§ Material for the task:
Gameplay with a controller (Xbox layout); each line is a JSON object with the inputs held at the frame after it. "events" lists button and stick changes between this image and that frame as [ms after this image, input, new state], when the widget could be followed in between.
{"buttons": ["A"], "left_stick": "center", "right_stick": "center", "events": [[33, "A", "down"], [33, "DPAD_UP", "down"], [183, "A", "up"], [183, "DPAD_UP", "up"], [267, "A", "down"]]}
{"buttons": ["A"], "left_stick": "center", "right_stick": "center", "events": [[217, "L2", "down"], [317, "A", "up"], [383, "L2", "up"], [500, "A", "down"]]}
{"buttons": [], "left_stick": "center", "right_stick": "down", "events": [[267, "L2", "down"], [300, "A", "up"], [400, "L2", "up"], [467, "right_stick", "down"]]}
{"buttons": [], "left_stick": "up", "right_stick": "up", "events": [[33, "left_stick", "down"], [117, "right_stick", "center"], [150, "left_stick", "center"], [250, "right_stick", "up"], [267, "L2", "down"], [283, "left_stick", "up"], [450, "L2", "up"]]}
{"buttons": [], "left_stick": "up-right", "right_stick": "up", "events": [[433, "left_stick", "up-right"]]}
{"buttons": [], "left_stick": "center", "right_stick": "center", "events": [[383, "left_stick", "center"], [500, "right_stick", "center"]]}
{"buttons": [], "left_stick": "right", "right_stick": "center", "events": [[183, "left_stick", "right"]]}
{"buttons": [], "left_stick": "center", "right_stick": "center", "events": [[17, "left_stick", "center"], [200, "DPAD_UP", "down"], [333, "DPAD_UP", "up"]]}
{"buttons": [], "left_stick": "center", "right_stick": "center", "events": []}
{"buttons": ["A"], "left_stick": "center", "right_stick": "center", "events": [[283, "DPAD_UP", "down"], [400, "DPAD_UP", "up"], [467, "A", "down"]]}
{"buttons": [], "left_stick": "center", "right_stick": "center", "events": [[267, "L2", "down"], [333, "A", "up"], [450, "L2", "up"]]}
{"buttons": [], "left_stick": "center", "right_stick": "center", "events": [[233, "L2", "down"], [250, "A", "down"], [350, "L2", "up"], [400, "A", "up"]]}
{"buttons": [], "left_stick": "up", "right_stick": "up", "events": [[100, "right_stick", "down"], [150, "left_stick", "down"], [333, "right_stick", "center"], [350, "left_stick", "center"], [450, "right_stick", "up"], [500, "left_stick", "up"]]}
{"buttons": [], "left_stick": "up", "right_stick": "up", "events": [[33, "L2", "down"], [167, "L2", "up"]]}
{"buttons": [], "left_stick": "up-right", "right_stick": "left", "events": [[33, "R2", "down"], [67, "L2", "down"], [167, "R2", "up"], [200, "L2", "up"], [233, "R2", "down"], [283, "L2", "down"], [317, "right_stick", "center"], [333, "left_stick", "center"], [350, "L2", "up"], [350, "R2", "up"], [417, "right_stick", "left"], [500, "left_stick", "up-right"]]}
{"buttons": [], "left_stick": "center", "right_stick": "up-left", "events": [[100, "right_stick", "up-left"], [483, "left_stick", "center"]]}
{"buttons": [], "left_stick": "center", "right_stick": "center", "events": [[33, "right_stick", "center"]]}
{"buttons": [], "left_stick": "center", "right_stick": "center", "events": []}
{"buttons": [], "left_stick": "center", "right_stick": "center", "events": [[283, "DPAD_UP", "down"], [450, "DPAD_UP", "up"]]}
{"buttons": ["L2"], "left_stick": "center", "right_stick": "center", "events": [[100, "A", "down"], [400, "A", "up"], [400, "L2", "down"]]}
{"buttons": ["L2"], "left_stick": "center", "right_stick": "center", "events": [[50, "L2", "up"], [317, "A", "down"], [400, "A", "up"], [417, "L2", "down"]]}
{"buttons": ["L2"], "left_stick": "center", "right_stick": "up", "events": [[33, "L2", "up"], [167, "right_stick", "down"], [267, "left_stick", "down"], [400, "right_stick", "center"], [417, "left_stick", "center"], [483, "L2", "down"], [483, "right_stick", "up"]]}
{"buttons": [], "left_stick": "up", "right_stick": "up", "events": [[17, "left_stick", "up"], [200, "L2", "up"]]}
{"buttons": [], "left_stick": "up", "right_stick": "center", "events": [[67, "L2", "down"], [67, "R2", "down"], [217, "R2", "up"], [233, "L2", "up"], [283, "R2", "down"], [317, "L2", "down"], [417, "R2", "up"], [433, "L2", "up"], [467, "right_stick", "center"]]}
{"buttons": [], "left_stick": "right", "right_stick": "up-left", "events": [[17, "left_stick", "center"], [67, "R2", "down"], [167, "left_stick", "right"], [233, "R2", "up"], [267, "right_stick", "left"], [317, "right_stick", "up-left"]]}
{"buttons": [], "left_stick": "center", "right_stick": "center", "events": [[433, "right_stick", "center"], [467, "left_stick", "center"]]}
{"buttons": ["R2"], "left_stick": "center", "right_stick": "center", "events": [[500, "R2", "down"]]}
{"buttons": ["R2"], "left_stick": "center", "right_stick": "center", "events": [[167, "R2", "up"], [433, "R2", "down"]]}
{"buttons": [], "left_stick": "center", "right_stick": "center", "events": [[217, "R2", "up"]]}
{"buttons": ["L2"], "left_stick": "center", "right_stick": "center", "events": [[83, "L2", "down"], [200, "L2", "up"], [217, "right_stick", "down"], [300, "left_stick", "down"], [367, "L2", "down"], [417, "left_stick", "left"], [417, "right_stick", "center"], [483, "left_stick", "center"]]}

§ Your objective: Extract the entries above verbatim.

§ Result below:
Gameplay with a controller (Xbox layout); each line is a JSON object with the inputs held at the frame after it. "events" lists button and stick changes between this image and that frame as [ms after this image, input, new state], when the widget could be followed in between.
{"buttons": ["A"], "left_stick": "center", "right_stick": "center", "events": [[33, "A", "down"], [33, "DPAD_UP", "down"], [183, "A", "up"], [183, "DPAD_UP", "up"], [267, "A", "down"]]}
{"buttons": ["A"], "left_stick": "center", "right_stick": "center", "events": [[217, "L2", "down"], [317, "A", "up"], [383, "L2", "up"], [500, "A", "down"]]}
{"buttons": [], "left_stick": "center", "right_stick": "down", "events": [[267, "L2", "down"], [300, "A", "up"], [400, "L2", "up"], [467, "right_stick", "down"]]}
{"buttons": [], "left_stick": "up", "right_stick": "up", "events": [[33, "left_stick", "down"], [117, "right_stick", "center"], [150, "left_stick", "center"], [250, "right_stick", "up"], [267, "L2", "down"], [283, "left_stick", "up"], [450, "L2", "up"]]}
{"buttons": [], "left_stick": "up-right", "right_stick": "up", "events": [[433, "left_stick", "up-right"]]}
{"buttons": [], "left_stick": "center", "right_stick": "center", "events": [[383, "left_stick", "center"], [500, "right_stick", "center"]]}
{"buttons": [], "left_stick": "right", "right_stick": "center", "events": [[183, "left_stick", "right"]]}
{"buttons": [], "left_stick": "center", "right_stick": "center", "events": [[17, "left_stick", "center"], [200, "DPAD_UP", "down"], [333, "DPAD_UP", "up"]]}
{"buttons": [], "left_stick": "center", "right_stick": "center", "events": []}
{"buttons": ["A"], "left_stick": "center", "right_stick": "center", "events": [[283, "DPAD_UP", "down"], [400, "DPAD_UP", "up"], [467, "A", "down"]]}
{"buttons": [], "left_stick": "center", "right_stick": "center", "events": [[267, "L2", "down"], [333, "A", "up"], [450, "L2", "up"]]}
{"buttons": [], "left_stick": "center", "right_stick": "center", "events": [[233, "L2", "down"], [250, "A", "down"], [350, "L2", "up"], [400, "A", "up"]]}
{"buttons": [], "left_stick": "up", "right_stick": "up", "events": [[100, "right_stick", "down"], [150, "left_stick", "down"], [333, "right_stick", "center"], [350, "left_stick", "center"], [450, "right_stick", "up"], [500, "left_stick", "up"]]}
{"buttons": [], "left_stick": "up", "right_stick": "up", "events": [[33, "L2", "down"], [167, "L2", "up"]]}
{"buttons": [], "left_stick": "up-right", "right_stick": "left", "events": [[33, "R2", "down"], [67, "L2", "down"], [167, "R2", "up"], [200, "L2", "up"], [233, "R2", "down"], [283, "L2", "down"], [317, "right_stick", "center"], [333, "left_stick", "center"], [350, "L2", "up"], [350, "R2", "up"], [417, "right_stick", "left"], [500, "left_stick", "up-right"]]}
{"buttons": [], "left_stick": "center", "right_stick": "up-left", "events": [[100, "right_stick", "up-left"], [483, "left_stick", "center"]]}
{"buttons": [], "left_stick": "center", "right_stick": "center", "events": [[33, "right_stick", "center"]]}
{"buttons": [], "left_stick": "center", "right_stick": "center", "events": []}
{"buttons": [], "left_stick": "center", "right_stick": "center", "events": [[283, "DPAD_UP", "down"], [450, "DPAD_UP", "up"]]}
{"buttons": ["L2"], "left_stick": "center", "right_stick": "center", "events": [[100, "A", "down"], [400, "A", "up"], [400, "L2", "down"]]}
{"buttons": ["L2"], "left_stick": "center", "right_stick": "center", "events": [[50, "L2", "up"], [317, "A", "down"], [400, "A", "up"], [417, "L2", "down"]]}
{"buttons": ["L2"], "left_stick": "center", "right_stick": "up", "events": [[33, "L2", "up"], [167, "right_stick", "down"], [267, "left_stick", "down"], [400, "right_stick", "center"], [417, "left_stick", "center"], [483, "L2", "down"], [483, "right_stick", "up"]]}
{"buttons": [], "left_stick": "up", "right_stick": "up", "events": [[17, "left_stick", "up"], [200, "L2", "up"]]}
{"buttons": [], "left_stick": "up", "right_stick": "center", "events": [[67, "L2", "down"], [67, "R2", "down"], [217, "R2", "up"], [233, "L2", "up"], [283, "R2", "down"], [317, "L2", "down"], [417, "R2", "up"], [433, "L2", "up"], [467, "right_stick", "center"]]}
{"buttons": [], "left_stick": "right", "right_stick": "up-left", "events": [[17, "left_stick", "center"], [67, "R2", "down"], [167, "left_stick", "right"], [233, "R2", "up"], [267, "right_stick", "left"], [317, "right_stick", "up-left"]]}
{"buttons": [], "left_stick": "center", "right_stick": "center", "events": [[433, "right_stick", "center"], [467, "left_stick", "center"]]}
{"buttons": ["R2"], "left_stick": "center", "right_stick": "center", "events": [[500, "R2", "down"]]}
{"buttons": ["R2"], "left_stick": "center", "right_stick": "center", "events": [[167, "R2", "up"], [433, "R2", "down"]]}
{"buttons": [], "left_stick": "center", "right_stick": "center", "events": [[217, "R2", "up"]]}
{"buttons": ["L2"], "left_stick": "center", "right_stick": "center", "events": [[83, "L2", "down"], [200, "L2", "up"], [217, "right_stick", "down"], [300, "left_stick", "down"], [367, "L2", "down"], [417, "left_stick", "left"], [417, "right_stick", "center"], [483, "left_stick", "center"]]}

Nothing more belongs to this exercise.